Kanyakumari Day 2
Mostly spent the day mooching around the town. It's a dusty little place, but pleasant enough for a wander, with a constant breeze coming off the ocean.
In the late afternoon I ended up at Tri-Seas Point (I don't remember if that's it's actual name, but it's labelled something like that on the tourist map), and perched myself on the wall to watch the waves break on the rocks and the jolly Indian tourists playing in the water.

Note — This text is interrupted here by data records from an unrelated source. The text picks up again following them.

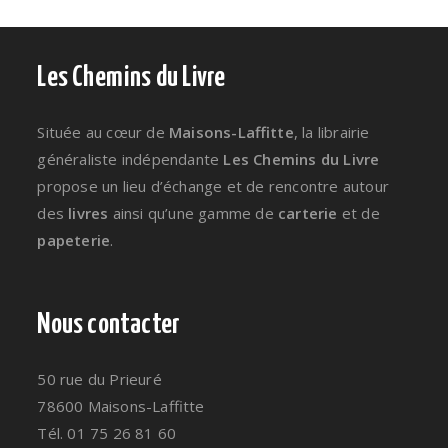
Les Chemins du Livre
Située au cœur de
Maisons-Laffitte
, la librairie
généraliste indépendante
Les Chemins du Livre
propose un lieu d’échange et de rencontre autour
des
livres
ainsi qu’une gamme de
carterie
et de
papeterie
.
Nous contacter
50 rue du Prieuré
78600 Maisons-Laffitte
Tél. 01 75 26 81 60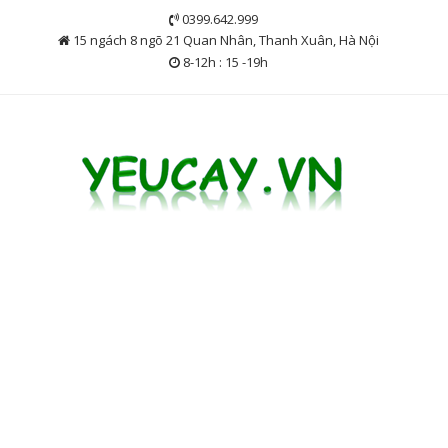
Skip
0399.642.999
to
15 ngách 8 ngõ 21 Quan Nhân, Thanh Xuân, Hà Nội
content
8-12h : 15 -19h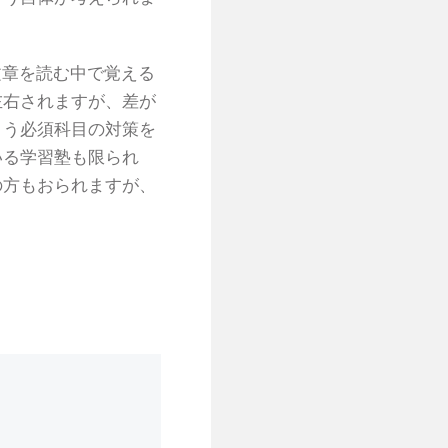
文章を読む中で覚える
左右されますが、差が
よう必須科目の対策を
いる学習塾も限られ
の方もおられますが、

A group of young lads occupied the space next to me. I could hear some hushed conversation sprinkled with English, "what is your name mutter mutter what country mutter mutter" and so on. Eventually the boy nearest me asked my name. He spoke quietly, so at first I assumed it was part of the ongoing discussion. Then he asked again, and I looked round. The boy who spoke was striking-looking, with chocolat-noir skin, high cheekbones and intense dark eyes. The four were all 16 years old ("tenth standard," Preethan told me), all wearing lunghis (man-sarongs), and all Christian. The revelation of their religion made me feel uneasy. It's easy being a nominal Christian in Buddhist Thailand - most of them know about as much about Christianity as the average Brit knows about Buddhism, so they have no expectations and I can wing it. But when someone here says they're Christian, they mean real Christian, and I always feel they're going to think me some kind of fraud if they discover I'm not terribly religious. The other day at the girls' hostel in Chennai I was invited to join the girls for prayer time. Luckily I wasn't expected to be able to chant chapter four verses seven to twenty-three from memory. I fumbled with my borrowed New Testament, sneaking glances around me for a clue to the general location of Hebrews and trying hard not to look like a heathen.
The boys invited me to "your church" (I think they meant "our church"), so of course I said okay. So I trailed after them as they led me quickly through the narrow laneways to the church. We went inside and they looked at me expectantly. Oh no, they're waiting for me to know what to do. I had no clue what I ought to do, so I just gazed around me in what I hoped was a suitably reverential manner. "Pray?" Anish suggested, but I wasn't going to risk getting tripped up in prayer etiquette. I considered saying I'd already prayed, or pleading presbyterianism, or something, but in the end I went with a lame "er, no". I crossed myself with water from the font at the boys' urging (is there a right and wrong way to cross oneself? I probably committed some faux-pas there too - hopefully they'll just take it as a peculiarity of British Christianity), and we left the church and went to somebody's house.
I was given bananas and coffee, and made the baby cry. I get that a lot - babies either stare in rapt fascination, or burst into tears at the sight of this ghostly pale apparition. We sat in the small sitting room for a while, they talked in Tamil around me, Anish flicked through the channels to MTV. I was wondering when and how to leave, until after a while Mishak turned to me and said, "go?". I readily agreed, and the four escorted me back to my hotel. And then I realised that I had again missed the moonrise/sunset that I'd come here to see. Oh well, I'll catch it next year.